I genuinely and thoroughly dislike using '(disambiguation)' for disambig pages. I much prefer the 'raw' article name be used as a disambig. Everyone has a different perspective on which usage of the word is more prominent. For some, the more genereally considered lesser usages will be by far the more prevalent usage. When writing articles, the norm would be to type [[article]]. If this points to a disambig page, no matter what usage was intended, it will be correct. If this points to a specific article (even though that article has a pointer to [[article (disambiguation)]]), the the reader may either get confused (because they didn't see the pointer or the pointer is poorly placed), or will have to take an additional step to get to the link they really want.
Ok, I probably should put that on some talk:article discussing how to disambiguate. But It's here now and I'll copy it when I find the right place and the right time. I intend to move Thunderbird to Thunderbird (mythology), and then move Thunderbird (disambiguation) to Thunderbird.
What's a reasonable period of time to wait? I'll put a pointer to this discussion on all of the Thunderbird talk: pages.
- UtherSRG 20:02, 10 Jan 2004 (UTC)
The "more prominent" usage should be determined by counting the number of links to each usage. Unless there is a single winner by a large margin, the page should be a disambiguation. ( 20:38, 10 Jan 2004 (UTC)
I think you are right since the mythological bird gets only a few links. The TV programme and the car are fairly popular. ( 20:51, 10 Jan 2004 (UTC)
Ok. I'll get on it. :) - UtherSRG 20:54, 10 Jan 2004 (UTC)
- Sounds good to me. —Morven 20:14, 11 Jan 2004 (UTC)
- I think that's a great idea UtherSRG. Probably the only time we should use the (disambiguation) format is when there's one definition that is far-and-away the most common one, which isn't the case here at all. - Hephaestos 20:24, 11 Jan 2004 (UTC)
- I agree that if there's a clearly-most-common usage then we should have a blah (disambiguation) page. Wikipedia:Disambiguation make this point, and calls it "primary topic disambiguation". I'm indifferent as to whether a primary topic exists for the term Thunderbird, though I think it's pretty likely that the "mythical creature common to Native American religion" is the source of the term, and that all others ultimately come from it. (For some, this is sufficient reason to treat it as the primary topic, as has been done at Magneto.) -mhr
- Agreed. I think that people are much less likely to be looking for the mythology meaning than the TV show, car or alcohol named Thunderbird -- it's simply less relevant to everyday modern life. And in this case, none of the meanings is so prominent that it deserves billing above the others. —Morven 02:39, 13 Jan 2004 (UTC)
- I also wish you'd waited a smidgen longer before making the change. Watchlists were down all weekend (didn't come up for me until this afternoon), so many people were probably unable to see your comment until today. But that's neither here nor there at this point... -mhr 23:32, 12 Jan 2004 (UTC)
- I had my watchlist back and didn't realize others didn't, sorry. Although I still don't like blah (disambiguation), I'm fine with using it when there's a single significant article and two or more lesser articles. Clearly, this isn't the case with Thunderbird. I'll try to be a little more sensitive to timing. I had asked about timing, but the go ahead seemed fairly reasonable. - UtherSRG 00:23, 13 Jan 2004 (UTC)
There were too many references to find specific entries easily I found. What do you think of the new layout, perhaps hiding the TOC and making the headers === === instead would help. --ShaunMacPherson 11:06, 30 Apr 2005 (UTC)

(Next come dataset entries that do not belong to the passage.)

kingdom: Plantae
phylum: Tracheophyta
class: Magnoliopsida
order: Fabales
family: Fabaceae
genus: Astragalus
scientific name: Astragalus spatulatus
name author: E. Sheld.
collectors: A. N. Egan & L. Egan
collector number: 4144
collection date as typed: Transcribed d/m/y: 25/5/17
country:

Sports section material from mythology page
The following is teh Sports section that had been on Thunderbird (mythology) where it didn't belong; I wasn't sure what to do with the mascots, so am palcing their information ehre; they'd have other names than "Thudnerbird" probably, but unless there are articles is there a point?
Thunderbirds" is a popular choice for naming sports teams in the regions of North America in which thunderbird mythology originates form. Notably, all sports teams representing the University of British Columbia in Vancouver are referred to as the UBC Thunderbirds. The WHL junior hockey team in Seattle is known as the Seattle Thunderbirds.Southern Utah University uses the thunderbird as it's mascot. The thunderbird is also the mascot of Bellevue West High School in Bellevue, Nebraska, and Shorewood High School in Shoreline, Washington. Additionally, Sumi, the mascot for the 2010 Paralympic Games in Vancouver, is said to in part represent a thunderbird.